Noah held his gaze but didn't answer.
Carter studied him for another moment, his eyes moving across Noah's face. "You look just like him. Same face. Same way of sitting. Except he had this thing he did with his hands, kept folding them on the table like he was in church." Carter glanced down at Noah's hands, which were flat on the surface, fingers spread. "You don't do that."
"I'm not Luke," Noah said.
"No. He's dead." Carter delivered it the way someone states the weather. "So why is a State investigator sitting across from me? State wasn't involved in my case."
"I'm looking into some things."
"Looking into things." Carter almost smiled. It wasn't warmth. It was the ghost of something that used to be humor before four years in a cell burned it down to ash. "That's what your brother said too. Right before he helped put me in here."

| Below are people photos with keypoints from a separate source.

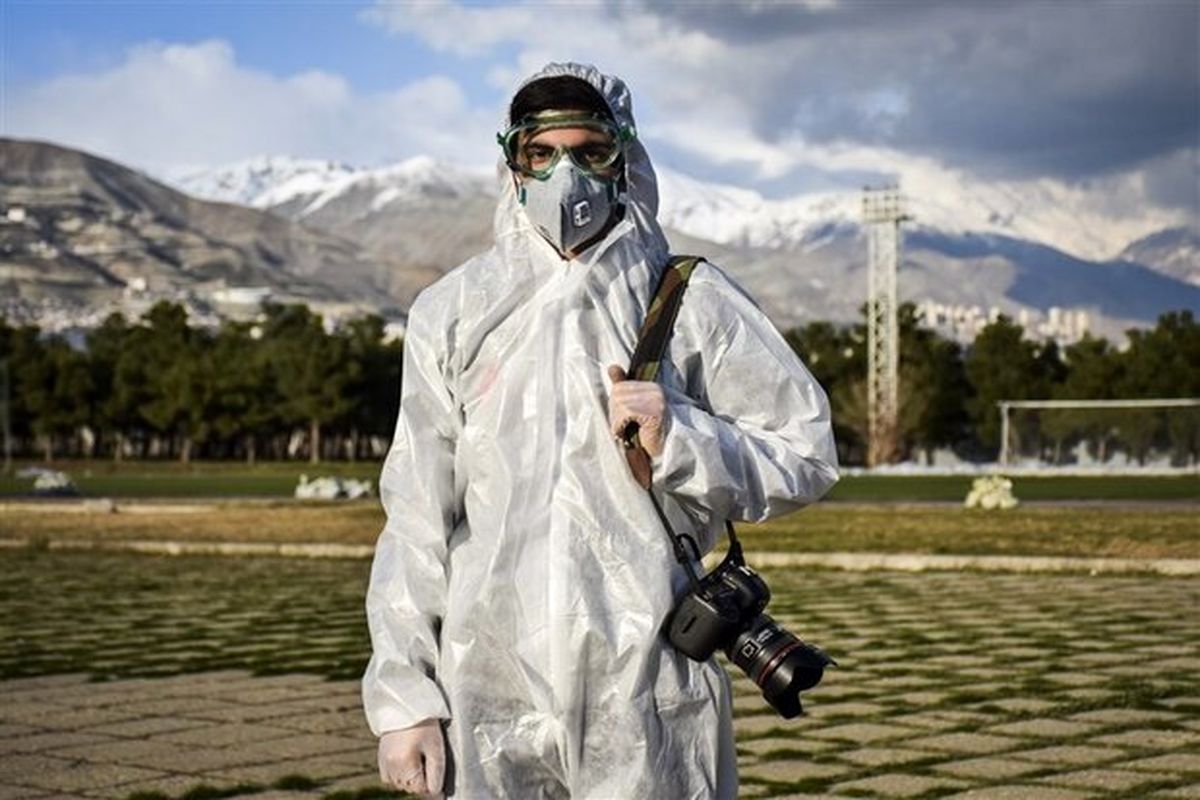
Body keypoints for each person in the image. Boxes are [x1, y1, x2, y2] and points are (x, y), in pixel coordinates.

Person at [361, 61, 839, 799]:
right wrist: (405, 700)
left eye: (591, 151)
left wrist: (681, 437)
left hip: (647, 681)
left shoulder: (690, 300)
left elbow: (805, 453)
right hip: (485, 685)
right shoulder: (453, 312)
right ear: (512, 164)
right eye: (541, 154)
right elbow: (418, 513)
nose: (566, 176)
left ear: (625, 158)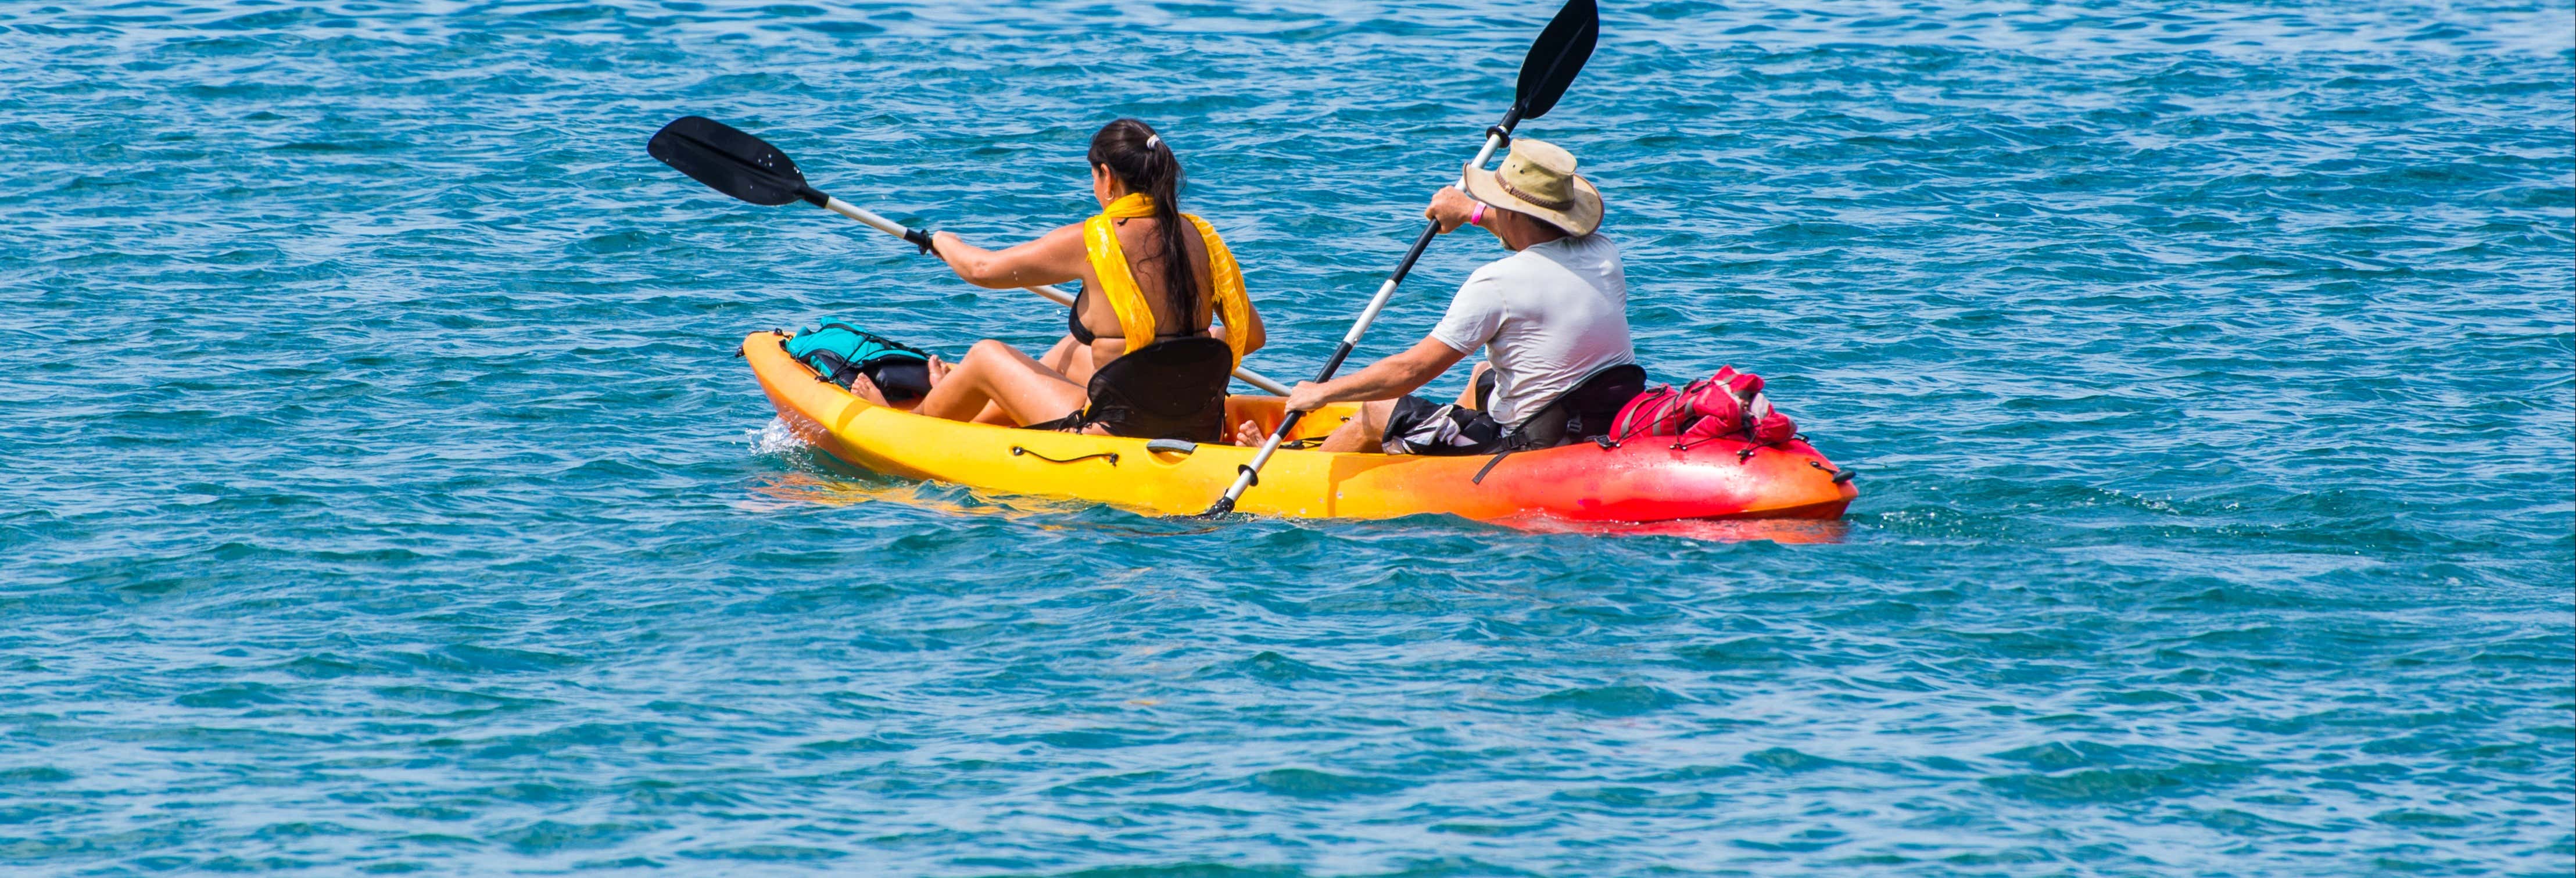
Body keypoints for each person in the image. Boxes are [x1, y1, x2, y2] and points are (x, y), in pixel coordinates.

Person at [855, 119, 1264, 440]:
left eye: (1093, 177)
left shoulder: (1094, 239)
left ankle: (912, 422)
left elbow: (980, 270)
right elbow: (1253, 336)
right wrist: (1188, 344)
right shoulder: (1201, 237)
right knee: (1070, 350)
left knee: (985, 355)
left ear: (1107, 176)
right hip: (1196, 422)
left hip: (1119, 433)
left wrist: (945, 241)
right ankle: (968, 408)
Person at [1246, 138, 1632, 454]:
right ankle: (1442, 441)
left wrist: (1323, 392)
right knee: (1484, 374)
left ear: (1511, 213)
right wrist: (1470, 212)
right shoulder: (1604, 253)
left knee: (1377, 412)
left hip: (1528, 443)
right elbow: (1529, 229)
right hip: (1589, 418)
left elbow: (1410, 372)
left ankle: (1302, 470)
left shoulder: (1496, 282)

Noah let the silence hold for a moment. Through the wall behind him he could hear the muffled sound of a heavy lock engaging somewhere deeper in the facility, an institutional noise that carried through concrete and reminded you where you were even when you were trying to forget.
"You've been writing letters to Ray," Noah said. "What did you hope to achieve?"
"Disturb his sleep." Carter leaned back as far as the chains allowed, which wasn't far. "Remind him that he put an innocent man behind bars. Every few months I write one. Keep it simple. Just his name and the date of my execution. No words. Just the date." He tilted his head slightly. "I want him to see it coming."
"The jury and court didn't see it your way."
"No, they wouldn't. Not when two of High Peaks' finest lied on the stand and manufactured the evidence that convicted me." His voice stayed level. No heat. They were words said so many times it had worn smooth like a stone in a river. "I expect Raywill be at my execution in two weeks. Watching in glee as they put the needle in."
"Don't bank on it," Noah said. "My brother has other things on his plate."
"I expect he does. More people to imprison falsely."
The correctional officer by the entrance shifted his weight but said nothing. Noah let the silence sit for a few seconds, watching Carter's hands. They were still. His nails were bitten short and his knuckles were dry and cracked. Prison hands. Hands that hadn't touched grass or held a steering wheel or done anything that mattered in four years.
"What were you doing in Vermont?" Noah asked.
"What?"
"Vermont. You crossed the state line the night Kara disappeared. You were meant to work that evening. You never showed up."
Carter's expression didn't change. "I took a drive."
"Long drive. Why?"
"Relationship problems." Carter paused, watching Noah with something that might have been amusement or might have been contempt. The fluorescent light caught the gray in his stubble. "You know about those, don't you? A murdered wife. A murdered lover. A murdered brother. At least that's what the former Sheriff Daniel Roberts had to say. Since he's an inmate here." He let that land. He let it settle between them. "Roberts went down for corruption after your lying brother was killed. Strangely enough, out on Route 73. Same stretch of road Kara went missing." He paused again. "You ever wondered, Mr. Sutherland, why there? Out of all the places?"
"Remote. Desolate. Lack of cell coverage," Noah replied.
"Or maybe it was because someone wanted to send a message. A message about his ties to the Kara Ellison case."
Noah felt the conversation shifting underneath him like a current changing direction. He'd come here to ask questions and Carter was the one steering. The man had been in a cell for four years but he talked like someone who had spent every one of those days paying attention, filing things away, connecting dots that nobody on the outside was bothering to look at.
"Luke's death was related to narcotics and corruption," Noah said. "That's established."
"Oh, I don't doubt it was. The question is whether Roberts was the only one that was corrupt."
"If you're suggesting my brother..."
"Brothers." Carter didn't take his eyes off him.
Noah felt something tighten in his chest. Not anger, not exactly, but the precursor to it. The feeling of standing on ground that might not be as solid as he'd thought.
"If you think Ray was corrupt, you are mistaken."
"Roberts would beg to differ. Me too." Carter sat perfectly still, his hands resting on the table, the restraints slack between them. "But you didn't come here to defend your family, did you? You came here because something is bothering you. Something in that file doesn't sit right and you can't figure out what it is. That's why you're here on a Friday afternoon instead of wherever you're supposed to be."